This is not to say that the testimony of Mr. Smith raises any doubt as to his good faith at the hearing or at the time that he performed the audit. However, the Tribunal notes that Revenue Canada's practice with respect to the processing of FST inventory rebate applications required that the envelope containing the application be kept. In this case, it is alleged that the envelope was lost. Counsel for the respondent, therefore, tendered as next best evidence of the alleged postmarked date, the contemporaneous notes made the audit officer. The Tribunal notes, however, that counsel has failed to provide any explanation as to the loss of the envelope, notwithstanding, as mentioned above, that it was normal practice to keep such envelopes. Also absent is any evidence of a diligent search for the envelope.

In The Law of Evidence in Canada, the authors write that "Whether the inference of loss will be drawn by the court depends upon the sufficiency of the evidence of the search made to find it. [3] " Furthermore, in Beukenkamp v. The Minister of Consumer and Corporate Affairs, [4] the Federal Court - Trial Division found the production of photocopies of original documents inadmissible because, inter alia, there was no evidence of their loss and of a diligent search for the originals.

--------------------------------------------------

SET EXERCISE 1. Substitute "vernacular name" for "common name" in the data entries from the first line through the line containing "genus: Achillea", both included, and write those lines out with nothing else changed.

(Data entries)
--------------------------------------------------

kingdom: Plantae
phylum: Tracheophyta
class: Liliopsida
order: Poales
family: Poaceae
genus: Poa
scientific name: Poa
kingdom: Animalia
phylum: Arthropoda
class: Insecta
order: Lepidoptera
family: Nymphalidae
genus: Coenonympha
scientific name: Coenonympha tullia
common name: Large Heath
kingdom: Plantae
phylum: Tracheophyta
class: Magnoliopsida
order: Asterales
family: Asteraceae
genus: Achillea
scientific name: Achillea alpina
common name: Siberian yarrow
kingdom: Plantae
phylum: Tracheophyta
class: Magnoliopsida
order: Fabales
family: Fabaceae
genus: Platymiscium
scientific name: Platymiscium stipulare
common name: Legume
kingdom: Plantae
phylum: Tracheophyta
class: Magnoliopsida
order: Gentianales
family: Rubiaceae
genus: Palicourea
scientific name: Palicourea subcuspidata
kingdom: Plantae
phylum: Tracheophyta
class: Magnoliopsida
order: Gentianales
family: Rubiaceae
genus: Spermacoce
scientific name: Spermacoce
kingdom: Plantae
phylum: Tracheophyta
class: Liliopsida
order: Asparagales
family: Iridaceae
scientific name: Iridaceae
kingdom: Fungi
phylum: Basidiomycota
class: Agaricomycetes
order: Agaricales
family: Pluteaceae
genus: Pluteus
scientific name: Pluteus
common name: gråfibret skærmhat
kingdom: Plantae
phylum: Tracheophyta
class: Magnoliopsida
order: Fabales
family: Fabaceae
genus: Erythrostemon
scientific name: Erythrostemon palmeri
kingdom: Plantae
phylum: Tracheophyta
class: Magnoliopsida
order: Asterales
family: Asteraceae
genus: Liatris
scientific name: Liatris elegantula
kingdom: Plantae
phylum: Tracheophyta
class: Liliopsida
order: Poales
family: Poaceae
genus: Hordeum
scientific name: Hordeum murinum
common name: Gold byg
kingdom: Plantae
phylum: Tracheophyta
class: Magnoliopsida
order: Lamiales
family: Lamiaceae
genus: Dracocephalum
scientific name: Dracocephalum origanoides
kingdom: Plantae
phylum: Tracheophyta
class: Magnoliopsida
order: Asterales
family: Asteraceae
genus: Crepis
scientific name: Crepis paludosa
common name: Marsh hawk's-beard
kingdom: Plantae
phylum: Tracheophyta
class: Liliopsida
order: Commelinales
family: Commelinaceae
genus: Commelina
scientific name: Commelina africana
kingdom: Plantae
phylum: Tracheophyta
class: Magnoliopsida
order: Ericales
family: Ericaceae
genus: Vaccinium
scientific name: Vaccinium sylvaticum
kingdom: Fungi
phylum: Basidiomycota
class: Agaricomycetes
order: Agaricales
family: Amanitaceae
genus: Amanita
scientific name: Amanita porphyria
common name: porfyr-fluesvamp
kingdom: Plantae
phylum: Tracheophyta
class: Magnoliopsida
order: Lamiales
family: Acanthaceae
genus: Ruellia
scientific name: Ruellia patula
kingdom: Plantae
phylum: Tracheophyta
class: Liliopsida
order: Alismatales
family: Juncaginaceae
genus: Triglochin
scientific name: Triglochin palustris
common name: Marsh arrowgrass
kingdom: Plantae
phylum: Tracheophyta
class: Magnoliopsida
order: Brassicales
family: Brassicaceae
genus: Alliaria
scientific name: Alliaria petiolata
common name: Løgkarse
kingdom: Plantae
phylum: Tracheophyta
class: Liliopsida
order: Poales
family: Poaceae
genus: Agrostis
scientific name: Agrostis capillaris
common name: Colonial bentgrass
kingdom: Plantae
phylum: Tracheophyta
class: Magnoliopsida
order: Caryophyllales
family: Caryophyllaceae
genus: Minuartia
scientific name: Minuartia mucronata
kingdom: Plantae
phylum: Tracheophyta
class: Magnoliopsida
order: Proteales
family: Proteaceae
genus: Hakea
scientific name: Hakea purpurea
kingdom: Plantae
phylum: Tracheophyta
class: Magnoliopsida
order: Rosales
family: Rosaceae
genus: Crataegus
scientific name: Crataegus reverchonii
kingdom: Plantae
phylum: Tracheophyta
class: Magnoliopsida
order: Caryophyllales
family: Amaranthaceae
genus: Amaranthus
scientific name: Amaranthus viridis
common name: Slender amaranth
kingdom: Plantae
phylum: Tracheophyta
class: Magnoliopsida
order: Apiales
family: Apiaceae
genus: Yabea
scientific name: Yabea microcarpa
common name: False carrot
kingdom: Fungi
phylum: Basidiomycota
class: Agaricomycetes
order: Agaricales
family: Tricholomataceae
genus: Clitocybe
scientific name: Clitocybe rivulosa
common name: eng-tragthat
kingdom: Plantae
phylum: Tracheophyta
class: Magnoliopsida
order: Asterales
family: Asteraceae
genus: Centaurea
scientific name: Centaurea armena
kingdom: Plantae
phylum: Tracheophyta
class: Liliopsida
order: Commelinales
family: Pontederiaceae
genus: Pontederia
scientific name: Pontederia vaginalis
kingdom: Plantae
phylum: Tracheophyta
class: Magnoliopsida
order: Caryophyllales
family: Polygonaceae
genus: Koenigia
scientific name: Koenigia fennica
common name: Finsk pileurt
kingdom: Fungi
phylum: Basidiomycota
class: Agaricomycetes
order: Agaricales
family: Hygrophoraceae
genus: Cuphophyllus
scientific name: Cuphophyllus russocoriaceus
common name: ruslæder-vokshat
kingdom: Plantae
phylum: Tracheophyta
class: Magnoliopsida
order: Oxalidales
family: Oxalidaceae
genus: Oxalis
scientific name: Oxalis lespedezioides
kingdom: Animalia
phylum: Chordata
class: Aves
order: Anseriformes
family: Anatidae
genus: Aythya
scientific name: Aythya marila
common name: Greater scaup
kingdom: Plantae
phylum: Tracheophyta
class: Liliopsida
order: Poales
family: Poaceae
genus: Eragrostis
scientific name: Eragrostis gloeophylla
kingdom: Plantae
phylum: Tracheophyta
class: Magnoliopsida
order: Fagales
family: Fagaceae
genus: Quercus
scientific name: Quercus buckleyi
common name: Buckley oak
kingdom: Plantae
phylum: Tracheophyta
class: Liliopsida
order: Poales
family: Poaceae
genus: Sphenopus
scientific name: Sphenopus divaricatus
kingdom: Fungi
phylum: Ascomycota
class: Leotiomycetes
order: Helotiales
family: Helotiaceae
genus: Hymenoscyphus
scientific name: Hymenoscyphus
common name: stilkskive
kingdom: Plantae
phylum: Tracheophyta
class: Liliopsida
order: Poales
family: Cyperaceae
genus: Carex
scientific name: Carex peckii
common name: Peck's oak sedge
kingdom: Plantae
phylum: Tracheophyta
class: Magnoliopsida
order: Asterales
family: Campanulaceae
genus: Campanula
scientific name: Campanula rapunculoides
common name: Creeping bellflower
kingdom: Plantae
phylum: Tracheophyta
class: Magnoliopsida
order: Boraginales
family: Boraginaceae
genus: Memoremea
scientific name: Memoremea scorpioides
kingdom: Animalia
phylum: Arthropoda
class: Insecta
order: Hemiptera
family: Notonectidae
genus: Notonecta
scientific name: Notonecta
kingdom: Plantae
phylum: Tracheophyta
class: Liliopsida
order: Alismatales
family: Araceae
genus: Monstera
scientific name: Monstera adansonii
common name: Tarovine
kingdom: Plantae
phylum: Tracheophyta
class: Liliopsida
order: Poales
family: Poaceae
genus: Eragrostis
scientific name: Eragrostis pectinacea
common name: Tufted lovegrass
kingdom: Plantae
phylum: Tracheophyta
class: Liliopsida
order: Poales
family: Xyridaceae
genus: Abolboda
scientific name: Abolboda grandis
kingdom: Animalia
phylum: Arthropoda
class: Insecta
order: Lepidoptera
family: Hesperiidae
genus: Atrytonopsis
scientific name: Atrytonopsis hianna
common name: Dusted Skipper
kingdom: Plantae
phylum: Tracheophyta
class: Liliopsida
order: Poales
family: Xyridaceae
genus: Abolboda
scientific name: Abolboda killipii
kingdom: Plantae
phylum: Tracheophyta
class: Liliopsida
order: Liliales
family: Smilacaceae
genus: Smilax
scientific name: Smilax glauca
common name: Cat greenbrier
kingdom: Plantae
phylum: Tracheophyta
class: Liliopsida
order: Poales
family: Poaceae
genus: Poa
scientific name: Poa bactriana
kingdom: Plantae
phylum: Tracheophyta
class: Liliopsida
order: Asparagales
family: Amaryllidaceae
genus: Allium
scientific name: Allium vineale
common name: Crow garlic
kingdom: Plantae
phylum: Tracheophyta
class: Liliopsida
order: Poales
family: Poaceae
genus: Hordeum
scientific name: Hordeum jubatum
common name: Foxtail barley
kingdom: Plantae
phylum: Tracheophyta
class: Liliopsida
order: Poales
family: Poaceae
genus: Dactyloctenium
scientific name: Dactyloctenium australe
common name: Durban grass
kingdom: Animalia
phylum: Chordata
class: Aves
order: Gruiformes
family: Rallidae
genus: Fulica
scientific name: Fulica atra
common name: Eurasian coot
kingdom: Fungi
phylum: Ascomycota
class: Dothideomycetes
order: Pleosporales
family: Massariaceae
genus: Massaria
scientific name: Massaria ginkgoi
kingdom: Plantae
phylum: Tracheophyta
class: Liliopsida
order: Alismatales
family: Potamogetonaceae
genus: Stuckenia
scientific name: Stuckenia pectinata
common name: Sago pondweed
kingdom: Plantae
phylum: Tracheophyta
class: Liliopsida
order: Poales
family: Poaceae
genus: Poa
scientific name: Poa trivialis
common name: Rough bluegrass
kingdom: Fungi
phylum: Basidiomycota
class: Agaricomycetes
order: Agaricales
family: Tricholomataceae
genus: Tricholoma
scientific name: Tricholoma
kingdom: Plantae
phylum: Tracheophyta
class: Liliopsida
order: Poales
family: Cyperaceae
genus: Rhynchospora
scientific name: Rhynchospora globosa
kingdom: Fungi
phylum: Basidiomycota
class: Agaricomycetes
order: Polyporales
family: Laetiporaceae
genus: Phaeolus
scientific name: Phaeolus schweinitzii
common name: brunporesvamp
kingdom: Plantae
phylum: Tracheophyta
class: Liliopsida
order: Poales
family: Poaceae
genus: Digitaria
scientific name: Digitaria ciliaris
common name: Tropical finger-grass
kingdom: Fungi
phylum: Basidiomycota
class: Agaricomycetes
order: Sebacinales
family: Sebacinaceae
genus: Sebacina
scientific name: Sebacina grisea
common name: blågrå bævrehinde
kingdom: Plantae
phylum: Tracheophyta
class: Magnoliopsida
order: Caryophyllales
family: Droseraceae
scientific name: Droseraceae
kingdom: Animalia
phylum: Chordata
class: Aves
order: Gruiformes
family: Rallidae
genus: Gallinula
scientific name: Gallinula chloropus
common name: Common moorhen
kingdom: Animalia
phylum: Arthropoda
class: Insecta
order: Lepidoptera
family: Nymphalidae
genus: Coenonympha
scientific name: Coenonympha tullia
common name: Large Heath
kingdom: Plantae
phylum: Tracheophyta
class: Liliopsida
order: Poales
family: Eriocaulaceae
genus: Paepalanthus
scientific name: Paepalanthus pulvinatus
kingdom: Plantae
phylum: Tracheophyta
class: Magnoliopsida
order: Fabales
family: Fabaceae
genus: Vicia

--------------------------------------------------

SET EXERCISE 2. Copy out the tribunal decision from "This is not" to "for the envelope." word for word.

WRITTEN RESPONSE 1.
kingdom: Plantae
phylum: Tracheophyta
class: Liliopsida
order: Poales
family: Poaceae
genus: Poa
scientific name: Poa
kingdom: Animalia
phylum: Arthropoda
class: Insecta
order: Lepidoptera
family: Nymphalidae
genus: Coenonympha
scientific name: Coenonympha tullia
vernacular name: Large Heath
kingdom: Plantae
phylum: Tracheophyta
class: Magnoliopsida
order: Asterales
family: Asteraceae
genus: Achillea

WRITTEN RESPONSE 2.
This is not to say that the testimony of Mr. Smith raises any doubt as to his good faith at the hearing or at the time that he performed the audit. However, the Tribunal notes that Revenue Canada's practice with respect to the processing of FST inventory rebate applications required that the envelope containing the application be kept. In this case, it is alleged that the envelope was lost. Counsel for the respondent, therefore, tendered as next best evidence of the alleged postmarked date, the contemporaneous notes made the audit officer. The Tribunal notes, however, that counsel has failed to provide any explanation as to the loss of the envelope, notwithstanding, as mentioned above, that it was normal practice to keep such envelopes. Also absent is any evidence of a diligent search for the envelope.